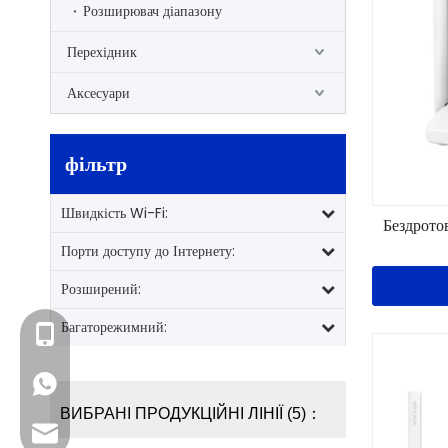
Розширювач діапазону
Перехідник
Аксесуари
фільтр
Швидкість Wi-Fi:
Бездрот
Порти доступу до Інтернету:
Розширений:
Багаторежимний:
+86- 13923714138
+86 13923714138
ВИБРАНІ ПРОДУКЦІЙНІ ЛІНІЇ (5)：
Ділова електронна адреса: sales@lb-link.com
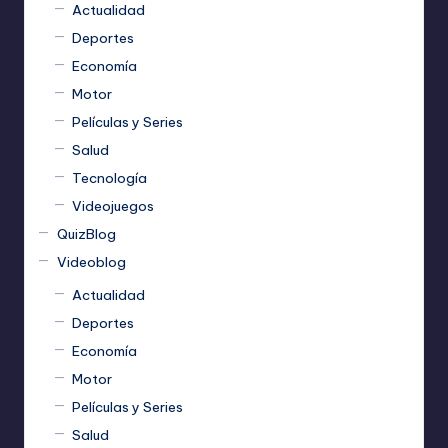
Actualidad
Deportes
Economía
Motor
Películas y Series
Salud
Tecnología
Videojuegos
QuizBlog
Videoblog
Actualidad
Deportes
Economía
Motor
Películas y Series
Salud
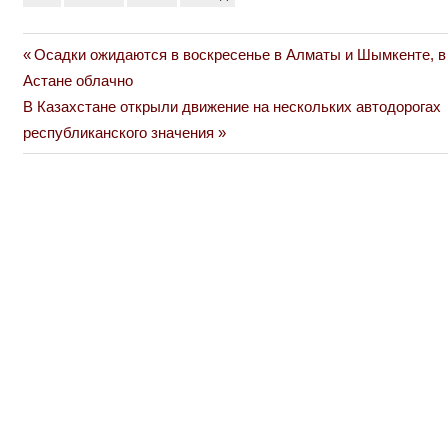
Previous
Осадки ожидаются в воскресенье в Алматы и Шымкенте, в
Навигация
Post:
Астане облачно
по
Next
В Казахстане открыли движение на нескольких автодорогах
Post:
республиканского значения
записям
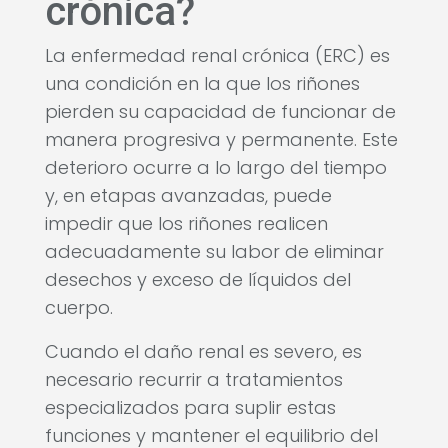
crónica?
La enfermedad renal crónica (ERC) es
una condición en la que los riñones
pierden su capacidad de funcionar de
manera progresiva y permanente. Este
deterioro ocurre a lo largo del tiempo
y, en etapas avanzadas, puede
impedir que los riñones realicen
adecuadamente su labor de eliminar
desechos y exceso de líquidos del
cuerpo.
Cuando el daño renal es severo, es
necesario recurrir a tratamientos
especializados para suplir estas
funciones y mantener el equilibrio del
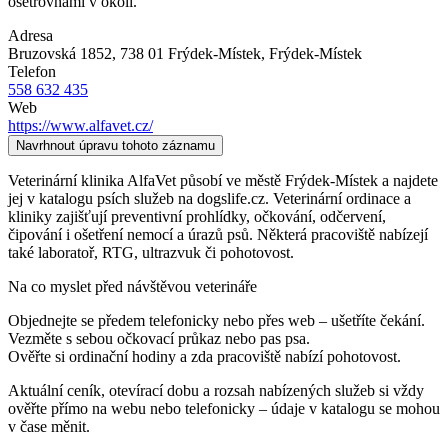
ošetřovnami v okolí.
Adresa
Bruzovská 1852, 738 01 Frýdek-Místek
, Frýdek-Místek
Telefon
558 632 435
Web
https://www.alfavet.cz/
Navrhnout úpravu tohoto záznamu
Veterinární klinika AlfaVet působí ve městě Frýdek-Místek a najdete
jej v katalogu psích služeb na dogslife.cz. Veterinární ordinace a
kliniky zajišťují preventivní prohlídky, očkování, odčervení,
čipování i ošetření nemocí a úrazů psů. Některá pracoviště nabízejí
také laboratoř, RTG, ultrazvuk či pohotovost.
Na co myslet před návštěvou veterináře
Objednejte se předem telefonicky nebo přes web – ušetříte čekání.
Vezměte s sebou očkovací průkaz nebo pas psa.
Ověřte si ordinační hodiny a zda pracoviště nabízí pohotovost.
Aktuální ceník, otevírací dobu a rozsah nabízených služeb si vždy
ověřte přímo na webu nebo telefonicky – údaje v katalogu se mohou
v čase měnit.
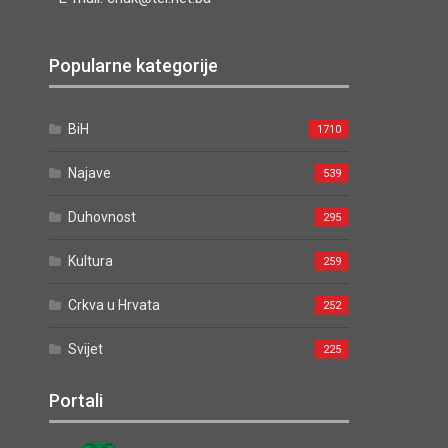
Popularne kategorije
BiH
1710
Najave
539
Duhovnost
295
Kultura
259
Crkva u Hrvata
252
Svijet
225
Portali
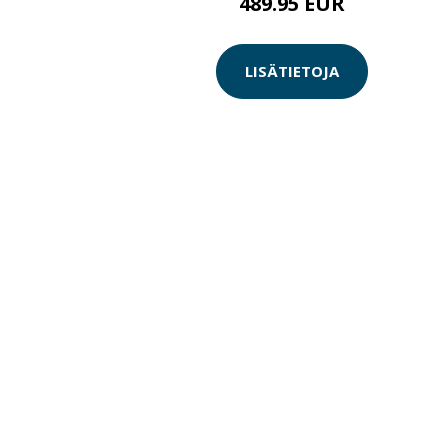
489.95 EUR
LISÄTIETOJA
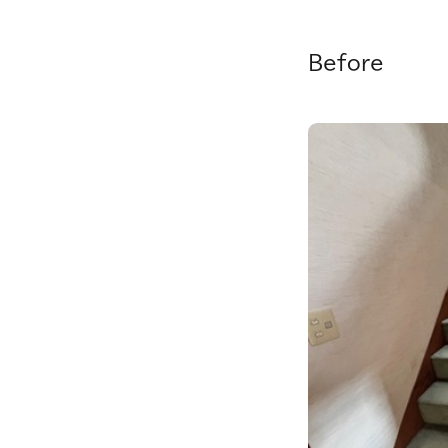
Before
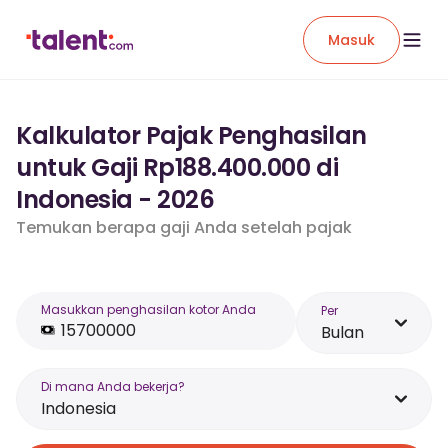
Masuk
Kalkulator Pajak Penghasilan
untuk Gaji Rp188.400.000 di
Indonesia - 2026
Temukan berapa gaji Anda setelah pajak
Masukkan penghasilan kotor Anda
Per
Bulan
Di mana Anda bekerja?
Indonesia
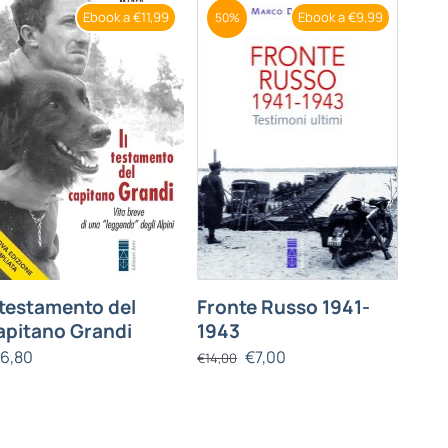
Ebook a €11,99
Ebook a €9,99
50%
l testamento del
Fronte Russo 1941-
apitano Grandi
1943
16,80
€
7,00
€
14,00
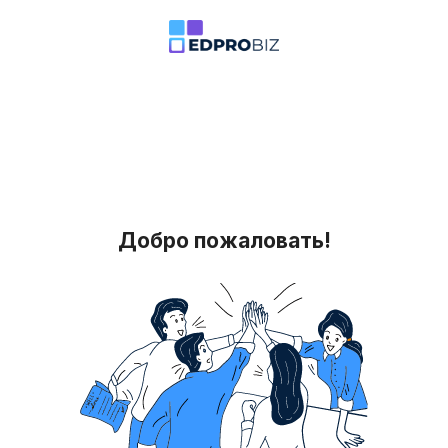
Добро пожаловать!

* _Exercise requirements_
Update these lines by replacing every "Actualidad" with "Noticias", leaving everything else unchanged. Leave the pictures out of your answer.

* _Written solution_
Розширювач діапазону
Перехідник
Аксесуари
фільтр
Швидкість Wi-Fi:
Бездрот
Порти доступу до Інтернету:
Розширений:
Багаторежимний:
+86- 13923714138
+86 13923714138
ВИБРАНІ ПРОДУКЦІЙНІ ЛІНІЇ (5)：
Ділова електронна адреса: sales@lb-link.com
Noticias
Deportes
Economía
Motor
Películas y Series
Salud
Tecnología
Videojuegos
QuizBlog
Videoblog
Noticias
Deportes
Economía
Motor
Películas y Series
Salud
Previous
Осадки ожидаются в воскресенье в Алматы и Шымкенте, в
Навигация
Post:
Астане облачно
по
Next
В Казахстане открыли движение на нескольких автодорогах
Post:
республиканского значения
записям
crónica?
La enfermedad renal crónica (ERC) es
una condición en la que los riñones
pierden su capacidad de funcionar de
manera progresiva y permanente. Este
deterioro ocurre a lo largo del tiempo
y, en etapas avanzadas, puede
impedir que los riñones realicen
adecuadamente su labor de eliminar
desechos y exceso de líquidos del
cuerpo.
Cuando el daño renal es severo, es
necesario recurrir a tratamientos
especializados para suplir estas
funciones y mantener el equilibrio del
ošetřovnami v okolí.
Adresa
Bruzovská 1852, 738 01 Frýdek-Místek
, Frýdek-Místek
Telefon
558 632 435
Web
https://www.alfavet.cz/
Navrhnout úpravu tohoto záznamu
Veterinární klinika AlfaVet působí ve městě Frýdek-Místek a najdete
jej v katalogu psích služeb na dogslife.cz. Veterinární ordinace a
kliniky zajišťují preventivní prohlídky, očkování, odčervení,
čipování i ošetření nemocí a úrazů psů. Některá pracoviště nabízejí
také laboratoř, RTG, ultrazvuk či pohotovost.
Na co myslet před návštěvou veterináře
Objednejte se předem telefonicky nebo přes web – ušetříte čekání.
Vezměte s sebou očkovací průkaz nebo pas psa.
Ověřte si ordinační hodiny a zda pracoviště nabízí pohotovost.
Aktuální ceník, otevírací dobu a rozsah nabízených služeb si vždy
ověřte přímo na webu nebo telefonicky – údaje v katalogu se mohou
v čase měnit.
Popularne kategorije
BiH
1710
Najave
539
Duhovnost
295
Kultura
259
Crkva u Hrvata
252
Svijet
225
Portali
489.95 EUR
LISÄTIETOJA
Before
Masuk
Kalkulator Pajak Penghasilan
untuk Gaji Rp188.400.000 di
Indonesia - 2026
Temukan berapa gaji Anda setelah pajak
Masukkan penghasilan kotor Anda
Per
Bulan
Di mana Anda bekerja?
Indonesia
Ebook a €11,99
Ebook a €9,99
50%
l testamento del
Fronte Russo 1941-
apitano Grandi
1943
16,80
€
7,00
€
14,00
Добро пожаловать!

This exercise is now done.